The orchestra really shone in the second half of the programme, in Rimsky-Korsakov’s Scheherazade. Martyn Brabbins took over the baton from the orchestra’s resident conductor Zane Dalal, who had given the performances of the score earlier in the tour. Here we heard not only superbly rehearsed and precisely delivered playing, but also instances of real characterisation from the soloists. The tone of Adelina Hasani as leader of the orchestra rang out superbly throughout, with impeccable tuning even in the fiendishly difficult harmonics, and a full tone which lent her many solo passages real narrative weight; lead cellist Sevak Avanesyan was no less accomplished. The real highlight was the delivery of the opening of ‘The Kalendar Prince’ movement by bassoonist Emily Hultmark, a rendition of real character and subtle nuance.

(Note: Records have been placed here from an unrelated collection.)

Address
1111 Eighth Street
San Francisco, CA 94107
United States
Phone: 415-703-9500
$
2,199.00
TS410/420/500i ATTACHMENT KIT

This was yet another modern performance of the score where the second movement followed without a pause immediately after the first, making the whole into one massive and almost monothematic structure (nearly all the melodies are variants on the opening theme). I can find no authority for this in the score, but it works well. Martyn Brabbins succeeded too in making the ‘The Young Prince and Princess’ slow movement into more than simply the gentle intermezzo it can sometimes become. And the final festival in Baghdad gathered an exhilarating sense of excitement as it plunged forward into the reappearance of the sea and Sinbad’s shipwreck.

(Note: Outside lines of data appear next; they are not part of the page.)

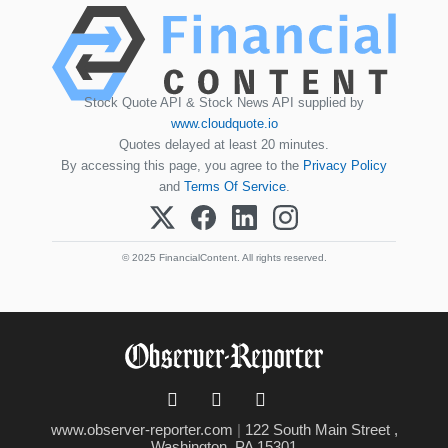
Stock Quote API & Stock News API supplied by
www.cloudquote.io
Quotes delayed at least 20 minutes.
By accessing this page, you agree to the
Privacy Policy
and
Terms Of Service
.
© 2025 FinancialContent. All rights reserved.
www.observer-reporter.com
|
122 South Main Street ,
Washington, PA 15301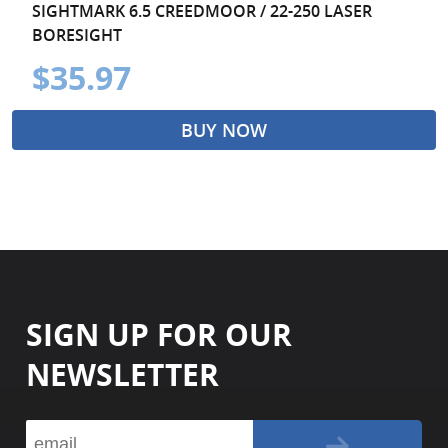
SIGHTMARK 6.5 CREEDMOOR / 22-250 LASER
BORESIGHT
$35.97
BUY NOW
SIGN UP FOR OUR
NEWSLETTER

This was a performance which brought resounding cheers and applause from the audience, to be followed by a delightfully pointed Elgar Chanson du matin as another unexpected encore. But this audience, who listened so attentively, was pitifully sparse and thin, with whole rows of seats in the stalls totally untenanted. Why? Perhaps audiences were deterred by the expectation that an orchestra they had never heard of might be purely provincial – certainly not the case here. Perhaps the fact the concert was being given in the middle of the Welsh National Opera season down in Cardiff Bay might have meant that audiences were already financial committed elsewhere. Maybe there have been too many performances of the Rimsky-Korsakov score in Cardiff recently – the BBC National Orchestra of Wales in January 2018, the Cardiff University Symphony Orchestra in March 2018, the BBC again (although in Swansea) in March 2017 – but before that one has to go back to 2014 for another performance in this hall.

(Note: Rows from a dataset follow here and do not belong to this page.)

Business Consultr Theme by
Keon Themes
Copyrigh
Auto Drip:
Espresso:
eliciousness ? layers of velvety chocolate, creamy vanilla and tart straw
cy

It is too late for the Cardiff audiences to rectify their omission, but the orchestral tour proceeds with the same soloist and conductor to Usher Hall, Edinburgh, on 24 February and back to the Cadogan Hall, London, on 25 February, with the Bruch concerto instead of the Saint-Saëns at both venues and Rachmaninov’s Second Symphony replacing Scheherazade in London. Audiences there should not hesitate.